For Frechette, writing has become more than a creative outlet, it has reshaped how she sees herself.

“I used to feel intimidated by how big my imagination was,” she said. “I was always the kid with her head in the clouds. But now I have this outlet. It’s become such a huge part of me that I can’t remember who I was before.”

Most of all, she hopes her books do for young readers what stories once did for her.

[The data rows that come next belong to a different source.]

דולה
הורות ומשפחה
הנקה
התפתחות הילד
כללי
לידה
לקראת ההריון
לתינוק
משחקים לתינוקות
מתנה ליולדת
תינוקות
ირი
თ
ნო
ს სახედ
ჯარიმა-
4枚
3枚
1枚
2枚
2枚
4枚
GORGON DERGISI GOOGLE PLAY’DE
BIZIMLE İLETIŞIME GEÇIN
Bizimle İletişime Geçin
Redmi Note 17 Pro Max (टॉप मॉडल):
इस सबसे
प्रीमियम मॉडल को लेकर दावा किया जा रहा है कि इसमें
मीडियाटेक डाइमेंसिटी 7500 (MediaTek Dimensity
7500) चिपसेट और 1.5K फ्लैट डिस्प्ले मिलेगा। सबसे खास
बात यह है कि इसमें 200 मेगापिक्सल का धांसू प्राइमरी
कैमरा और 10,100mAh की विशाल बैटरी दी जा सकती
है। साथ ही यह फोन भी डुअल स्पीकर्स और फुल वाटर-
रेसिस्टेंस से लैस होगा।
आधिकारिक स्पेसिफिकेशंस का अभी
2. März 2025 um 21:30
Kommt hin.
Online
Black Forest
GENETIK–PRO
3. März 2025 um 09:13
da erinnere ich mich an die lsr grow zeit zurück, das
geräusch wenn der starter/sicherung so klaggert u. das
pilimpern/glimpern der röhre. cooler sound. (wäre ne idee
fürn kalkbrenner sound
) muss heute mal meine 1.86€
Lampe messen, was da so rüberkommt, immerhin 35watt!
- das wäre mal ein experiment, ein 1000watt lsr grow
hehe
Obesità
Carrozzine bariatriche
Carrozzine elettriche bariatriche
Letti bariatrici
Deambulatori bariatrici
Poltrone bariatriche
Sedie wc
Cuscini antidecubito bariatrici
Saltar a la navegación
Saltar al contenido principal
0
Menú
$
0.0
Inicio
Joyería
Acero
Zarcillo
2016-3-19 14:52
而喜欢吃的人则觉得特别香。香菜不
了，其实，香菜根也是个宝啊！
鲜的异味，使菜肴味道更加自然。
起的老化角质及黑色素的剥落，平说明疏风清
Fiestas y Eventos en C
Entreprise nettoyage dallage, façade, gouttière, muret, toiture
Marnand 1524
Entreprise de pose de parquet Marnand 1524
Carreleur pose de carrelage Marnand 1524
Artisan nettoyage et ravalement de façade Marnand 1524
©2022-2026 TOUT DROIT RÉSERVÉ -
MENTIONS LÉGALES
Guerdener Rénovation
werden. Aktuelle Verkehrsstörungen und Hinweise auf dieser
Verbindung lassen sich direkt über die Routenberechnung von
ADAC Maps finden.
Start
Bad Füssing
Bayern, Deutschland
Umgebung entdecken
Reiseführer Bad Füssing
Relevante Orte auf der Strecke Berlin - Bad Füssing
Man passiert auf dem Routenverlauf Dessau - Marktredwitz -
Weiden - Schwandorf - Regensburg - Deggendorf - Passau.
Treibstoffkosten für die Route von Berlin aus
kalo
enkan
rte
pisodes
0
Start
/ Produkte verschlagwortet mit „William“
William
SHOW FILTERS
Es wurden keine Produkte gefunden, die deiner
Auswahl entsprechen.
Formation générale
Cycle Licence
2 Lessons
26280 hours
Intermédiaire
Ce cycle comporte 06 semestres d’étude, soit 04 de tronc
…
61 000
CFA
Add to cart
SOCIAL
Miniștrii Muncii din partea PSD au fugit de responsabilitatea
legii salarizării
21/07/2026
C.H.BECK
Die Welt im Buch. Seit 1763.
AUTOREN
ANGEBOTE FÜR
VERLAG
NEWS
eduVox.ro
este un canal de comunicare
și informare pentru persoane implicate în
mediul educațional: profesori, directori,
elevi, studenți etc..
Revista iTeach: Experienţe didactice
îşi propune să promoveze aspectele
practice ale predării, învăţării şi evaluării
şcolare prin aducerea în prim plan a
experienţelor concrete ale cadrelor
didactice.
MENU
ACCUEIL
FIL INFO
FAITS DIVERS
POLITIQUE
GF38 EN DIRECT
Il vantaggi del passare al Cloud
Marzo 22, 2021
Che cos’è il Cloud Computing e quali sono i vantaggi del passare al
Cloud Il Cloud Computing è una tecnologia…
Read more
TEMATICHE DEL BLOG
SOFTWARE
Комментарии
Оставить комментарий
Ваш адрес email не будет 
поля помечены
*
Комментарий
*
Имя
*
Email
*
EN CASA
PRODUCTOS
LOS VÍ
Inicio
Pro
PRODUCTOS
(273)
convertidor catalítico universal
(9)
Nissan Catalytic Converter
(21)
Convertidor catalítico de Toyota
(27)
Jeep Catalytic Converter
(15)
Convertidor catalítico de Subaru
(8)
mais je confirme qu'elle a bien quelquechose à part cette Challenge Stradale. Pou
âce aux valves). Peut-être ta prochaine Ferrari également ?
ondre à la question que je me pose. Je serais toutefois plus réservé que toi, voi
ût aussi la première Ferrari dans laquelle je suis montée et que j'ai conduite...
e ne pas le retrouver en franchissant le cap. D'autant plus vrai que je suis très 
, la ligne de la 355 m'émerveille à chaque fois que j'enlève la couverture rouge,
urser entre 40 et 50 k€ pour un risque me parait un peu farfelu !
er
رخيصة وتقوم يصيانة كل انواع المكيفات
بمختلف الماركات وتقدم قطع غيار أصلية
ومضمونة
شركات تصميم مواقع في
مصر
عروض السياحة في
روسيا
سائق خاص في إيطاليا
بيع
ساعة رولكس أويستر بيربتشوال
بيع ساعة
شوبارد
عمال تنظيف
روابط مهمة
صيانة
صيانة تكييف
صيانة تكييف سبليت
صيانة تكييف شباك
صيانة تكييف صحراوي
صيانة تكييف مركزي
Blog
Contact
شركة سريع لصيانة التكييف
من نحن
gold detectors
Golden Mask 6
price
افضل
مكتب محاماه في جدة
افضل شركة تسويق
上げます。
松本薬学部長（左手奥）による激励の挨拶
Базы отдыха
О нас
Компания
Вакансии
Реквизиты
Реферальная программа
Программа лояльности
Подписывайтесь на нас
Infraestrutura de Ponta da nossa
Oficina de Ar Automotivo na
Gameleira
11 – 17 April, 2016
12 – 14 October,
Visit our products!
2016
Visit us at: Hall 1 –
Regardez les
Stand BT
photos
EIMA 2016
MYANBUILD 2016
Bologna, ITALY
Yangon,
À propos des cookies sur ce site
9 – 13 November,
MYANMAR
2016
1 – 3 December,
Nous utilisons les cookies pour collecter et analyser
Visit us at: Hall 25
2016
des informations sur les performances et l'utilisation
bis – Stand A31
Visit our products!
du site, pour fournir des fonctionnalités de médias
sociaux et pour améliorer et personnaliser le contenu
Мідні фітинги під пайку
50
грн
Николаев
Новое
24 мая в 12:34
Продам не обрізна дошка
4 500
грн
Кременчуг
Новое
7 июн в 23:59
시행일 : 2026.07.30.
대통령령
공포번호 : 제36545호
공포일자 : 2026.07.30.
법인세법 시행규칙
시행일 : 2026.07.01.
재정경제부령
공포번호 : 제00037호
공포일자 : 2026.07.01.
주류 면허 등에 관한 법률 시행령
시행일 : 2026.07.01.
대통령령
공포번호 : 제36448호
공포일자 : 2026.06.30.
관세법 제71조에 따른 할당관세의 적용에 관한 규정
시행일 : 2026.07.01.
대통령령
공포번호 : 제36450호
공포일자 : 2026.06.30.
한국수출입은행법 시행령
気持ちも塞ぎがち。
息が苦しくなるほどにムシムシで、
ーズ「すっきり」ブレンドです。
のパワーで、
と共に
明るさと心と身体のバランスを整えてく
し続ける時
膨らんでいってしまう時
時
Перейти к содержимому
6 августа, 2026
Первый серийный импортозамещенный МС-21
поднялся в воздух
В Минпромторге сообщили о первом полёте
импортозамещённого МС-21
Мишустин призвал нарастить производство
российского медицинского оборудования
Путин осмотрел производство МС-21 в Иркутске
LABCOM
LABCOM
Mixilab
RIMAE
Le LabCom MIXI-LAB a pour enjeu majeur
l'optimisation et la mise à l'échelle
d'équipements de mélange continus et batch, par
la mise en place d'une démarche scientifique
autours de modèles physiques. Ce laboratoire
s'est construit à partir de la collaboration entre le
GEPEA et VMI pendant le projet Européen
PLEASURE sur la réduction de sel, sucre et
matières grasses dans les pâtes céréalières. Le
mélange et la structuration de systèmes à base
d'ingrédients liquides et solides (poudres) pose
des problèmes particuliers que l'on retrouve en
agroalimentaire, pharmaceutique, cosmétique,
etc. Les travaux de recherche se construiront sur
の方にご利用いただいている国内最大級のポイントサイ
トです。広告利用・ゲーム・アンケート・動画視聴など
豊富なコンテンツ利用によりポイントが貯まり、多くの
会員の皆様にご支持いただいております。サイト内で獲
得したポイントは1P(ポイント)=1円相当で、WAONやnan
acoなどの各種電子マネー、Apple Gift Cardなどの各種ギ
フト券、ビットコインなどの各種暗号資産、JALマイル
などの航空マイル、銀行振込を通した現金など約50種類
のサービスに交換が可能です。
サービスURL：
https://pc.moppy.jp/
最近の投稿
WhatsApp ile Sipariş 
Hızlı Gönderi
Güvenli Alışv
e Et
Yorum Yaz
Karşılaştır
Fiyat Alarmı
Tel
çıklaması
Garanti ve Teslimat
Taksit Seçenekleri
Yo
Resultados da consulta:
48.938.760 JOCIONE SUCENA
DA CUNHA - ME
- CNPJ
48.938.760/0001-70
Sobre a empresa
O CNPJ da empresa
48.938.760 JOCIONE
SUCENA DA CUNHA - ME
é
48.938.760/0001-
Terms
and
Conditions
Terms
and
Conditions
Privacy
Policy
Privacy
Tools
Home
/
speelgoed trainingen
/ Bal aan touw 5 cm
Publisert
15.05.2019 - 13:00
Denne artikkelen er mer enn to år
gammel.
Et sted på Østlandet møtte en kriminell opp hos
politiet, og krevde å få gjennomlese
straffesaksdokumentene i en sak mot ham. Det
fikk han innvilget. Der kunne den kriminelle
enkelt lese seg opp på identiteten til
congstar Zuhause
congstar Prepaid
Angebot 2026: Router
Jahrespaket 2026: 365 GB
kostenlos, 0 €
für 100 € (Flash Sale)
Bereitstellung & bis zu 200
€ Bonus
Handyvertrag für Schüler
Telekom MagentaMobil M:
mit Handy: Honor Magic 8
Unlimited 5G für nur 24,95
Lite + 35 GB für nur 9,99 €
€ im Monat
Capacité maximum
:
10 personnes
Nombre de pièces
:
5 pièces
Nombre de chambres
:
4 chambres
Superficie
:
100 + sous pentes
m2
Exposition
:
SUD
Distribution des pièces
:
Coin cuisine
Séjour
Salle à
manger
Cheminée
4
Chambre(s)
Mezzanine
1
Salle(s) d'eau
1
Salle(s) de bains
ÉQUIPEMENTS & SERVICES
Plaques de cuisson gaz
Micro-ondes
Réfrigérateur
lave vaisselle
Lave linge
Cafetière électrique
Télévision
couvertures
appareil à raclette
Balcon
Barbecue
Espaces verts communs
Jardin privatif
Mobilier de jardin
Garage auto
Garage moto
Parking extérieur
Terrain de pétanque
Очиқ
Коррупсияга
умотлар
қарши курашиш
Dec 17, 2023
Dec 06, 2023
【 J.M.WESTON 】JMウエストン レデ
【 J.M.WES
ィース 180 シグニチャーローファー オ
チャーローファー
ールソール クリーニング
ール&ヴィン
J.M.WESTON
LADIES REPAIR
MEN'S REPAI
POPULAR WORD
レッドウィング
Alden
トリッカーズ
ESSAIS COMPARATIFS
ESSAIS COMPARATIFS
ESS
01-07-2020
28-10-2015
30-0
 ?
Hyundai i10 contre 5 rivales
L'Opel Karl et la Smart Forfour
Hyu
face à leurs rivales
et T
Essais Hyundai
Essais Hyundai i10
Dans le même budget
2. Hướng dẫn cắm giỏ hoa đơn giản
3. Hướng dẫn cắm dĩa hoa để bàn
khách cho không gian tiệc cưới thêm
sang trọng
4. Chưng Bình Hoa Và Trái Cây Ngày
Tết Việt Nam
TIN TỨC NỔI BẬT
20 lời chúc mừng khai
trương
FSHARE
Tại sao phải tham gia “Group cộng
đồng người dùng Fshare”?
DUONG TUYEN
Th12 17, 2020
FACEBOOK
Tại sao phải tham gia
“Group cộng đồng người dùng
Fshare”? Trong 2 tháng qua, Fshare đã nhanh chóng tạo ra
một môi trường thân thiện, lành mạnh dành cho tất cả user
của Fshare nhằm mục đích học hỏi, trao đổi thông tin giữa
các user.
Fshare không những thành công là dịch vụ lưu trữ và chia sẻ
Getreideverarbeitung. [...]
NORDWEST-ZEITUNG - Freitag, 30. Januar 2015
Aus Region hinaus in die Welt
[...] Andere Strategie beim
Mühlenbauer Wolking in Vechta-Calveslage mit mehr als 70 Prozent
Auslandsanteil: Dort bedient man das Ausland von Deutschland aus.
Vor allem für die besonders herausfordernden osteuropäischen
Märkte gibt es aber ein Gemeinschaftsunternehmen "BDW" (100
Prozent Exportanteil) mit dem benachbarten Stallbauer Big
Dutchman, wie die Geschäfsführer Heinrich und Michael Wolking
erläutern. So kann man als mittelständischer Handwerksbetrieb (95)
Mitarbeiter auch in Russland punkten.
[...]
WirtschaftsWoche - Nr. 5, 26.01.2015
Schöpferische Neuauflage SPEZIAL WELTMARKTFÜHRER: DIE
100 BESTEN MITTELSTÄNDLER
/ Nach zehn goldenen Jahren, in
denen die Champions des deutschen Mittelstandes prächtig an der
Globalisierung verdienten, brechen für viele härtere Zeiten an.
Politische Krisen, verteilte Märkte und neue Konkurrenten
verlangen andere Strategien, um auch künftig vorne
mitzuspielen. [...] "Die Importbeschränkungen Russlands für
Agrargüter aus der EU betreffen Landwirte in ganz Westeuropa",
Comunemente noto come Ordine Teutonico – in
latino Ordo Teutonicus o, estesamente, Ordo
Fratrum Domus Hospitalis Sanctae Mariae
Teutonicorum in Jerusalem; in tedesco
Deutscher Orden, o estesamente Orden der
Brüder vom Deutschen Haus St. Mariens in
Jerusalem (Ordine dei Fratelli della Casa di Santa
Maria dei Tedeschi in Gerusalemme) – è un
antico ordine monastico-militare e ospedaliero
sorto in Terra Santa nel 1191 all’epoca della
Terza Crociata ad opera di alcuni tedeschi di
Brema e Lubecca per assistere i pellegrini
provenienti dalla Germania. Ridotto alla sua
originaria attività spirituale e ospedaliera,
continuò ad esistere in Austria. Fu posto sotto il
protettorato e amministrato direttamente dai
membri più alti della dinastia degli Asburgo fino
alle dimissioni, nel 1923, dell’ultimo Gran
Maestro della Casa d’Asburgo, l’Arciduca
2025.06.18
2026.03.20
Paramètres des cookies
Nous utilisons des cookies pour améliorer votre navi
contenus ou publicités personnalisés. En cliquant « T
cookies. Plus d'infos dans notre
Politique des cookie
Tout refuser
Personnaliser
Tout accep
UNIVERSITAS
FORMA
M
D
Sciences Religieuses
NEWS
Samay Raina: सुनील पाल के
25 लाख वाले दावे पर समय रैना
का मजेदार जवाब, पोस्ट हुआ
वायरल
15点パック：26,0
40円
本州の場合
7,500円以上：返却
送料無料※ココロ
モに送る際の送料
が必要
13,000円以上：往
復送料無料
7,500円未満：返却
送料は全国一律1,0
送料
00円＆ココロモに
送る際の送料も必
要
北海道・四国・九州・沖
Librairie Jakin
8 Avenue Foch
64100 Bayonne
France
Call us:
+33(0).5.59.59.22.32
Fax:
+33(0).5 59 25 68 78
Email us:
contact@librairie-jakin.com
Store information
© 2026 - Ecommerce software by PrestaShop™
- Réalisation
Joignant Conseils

“If one person can feel seen, if I can help them in any way, that’s what it’s all for,” she said. “People love dystopian books because they show a messed-up world, but they also show how people handle it, how they still find the good. Especially today, I think people need that. I hope my readers can connect with the characters and feel less alone.”

As she looks ahead, Frechette is already deep into drafting the fourth and final installment of “Divided,” determined to bring her characters, and her readers, the ending they deserve. It’s a fitting next chapter for a writer whose creativity has grown alongside her education, shaped by Salve’s literature program, community and the quiet moments she’s learned to turn into stories.